Black holes are famous for using their gravity to trap matter and light within their dark hearts. But scientists have now discovered the colossal strength of their firepower to shoot material outwards.
The jets of superheated particles that come thundering away from a black hole can carry the power of 10,000 suns and travel at half the speed of light, a groundbreaking study has found.
This has helped scientists in Oxford and Australia to confirm that the jets from supermassive black holes, which are likely to be even more powerful, must help to shape and give structure to the universe.
Black holes are often created when a massive star implodes at the end of its life. The inward pull of gravity during this implosion compresses the star’s atoms into an extremely densely packed point in space.
The gravitational power of this “singularity” is so strong that it creates a spherical region of space around it that appears totally black from the outside. Particles that cross the outer boundary of the black hole, known as its “event horizon”, can never escape.
To escape the Earth’s gravitational pull, you need to travel at about 25,000mph. To escape the pull of a black hole once you have fallen in, you would need to travel faster than the speed of light. As this is impossible, nothing that falls into a black hole will ever be seen again.

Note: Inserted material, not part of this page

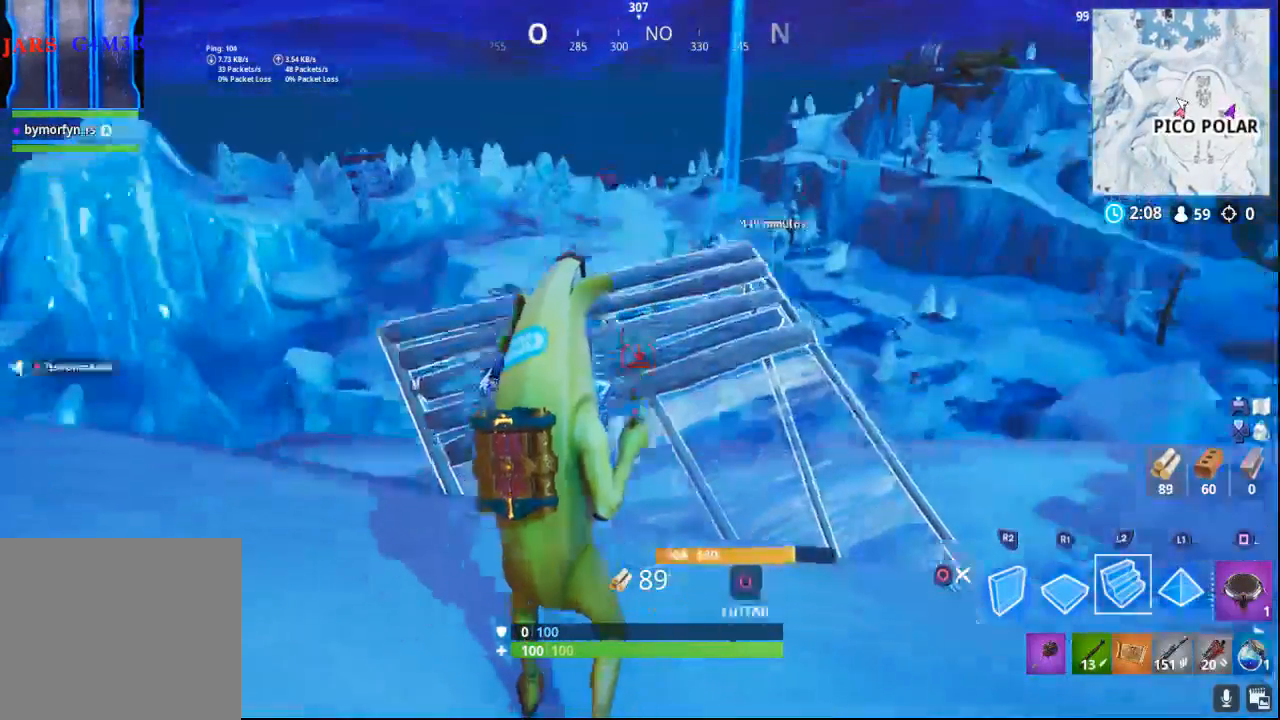
{"buttons": [], "left_stick": "up-left", "right_stick": "center", "events": [[83, "right_stick", "center"]]}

However, some material comes extremely close to falling into a black hole without quite being pulled in. This dust and gas orbits the black hole at very high speeds. It flattens out and generates enormous friction, causing it to heat up and create a giant glowing disc of matter.
The first photograph of a black hole and its fiery halo, released in 2019EUROPEAN SOUTHERN OBSERVATORY/AFP
This spinning disc, orbiting around a black hole that is also spinning, is so hot that it rips atoms apart into a soup of charged particles that generate an incredibly powerful magnetic field which then becomes coiled and twisted.
This field creates two funnel-like jets of particles at the black hole’s north and south poles that thunder away from the black hole like streams of exhaust.
The black hole effectively acts like a colossal particle accelerator, firing jets of plasma away from its poles in streams that can travel thousands of light years through space.
In the case of supermassive black holes, these jets can even punch through neighbouring galaxies and clear vast areas of space.
Using radio telescopes positioned across Earth, astronomers observed the jets from Cygnus X-1. It is a binary system made up of a black hole about 21 times the mass of our Sun and a supergiant star orbiting each other. The stellar wind generated by the star is so strong that it is able to bend the jets emanating from the black hole.
By analysing the bend and movement in these “dancing” jets, astronomers could calculate that they possess up to 10,000 times the power of our Sun and are moving at 93,000 miles per second, or 335 million mph.
This measurement will provide a benchmark by which thousands of other black hole jets can be measured, such as from the far bigger supermassive black holes found at the centre of galaxies including our own, which are millions of times the mass of our Sun.
“Black hole jets provide an important source of feedback to the surrounding environment and are critical to understanding the evolution of galaxies,” said Professor James Miller-Jones of Curtin University in Australia.
In fact, these jets are crucial to our understanding of how the “formation of large-scale structure in the universe” takes place, the study, published in the journal Nature Astronomy, notes.
“Understanding the impact of accreting supermassive black holes on the evolution of galaxies and cosmic structures is one of the key motivators for studying relativistic jets.
“Jets are observed to drive large-scale shocks, pollute interstellar gas with magnetic fields and cosmic rays, generate large-scale turbulence, and evacuate large-scale cavities of gas on scales of galaxy groups and clusters.”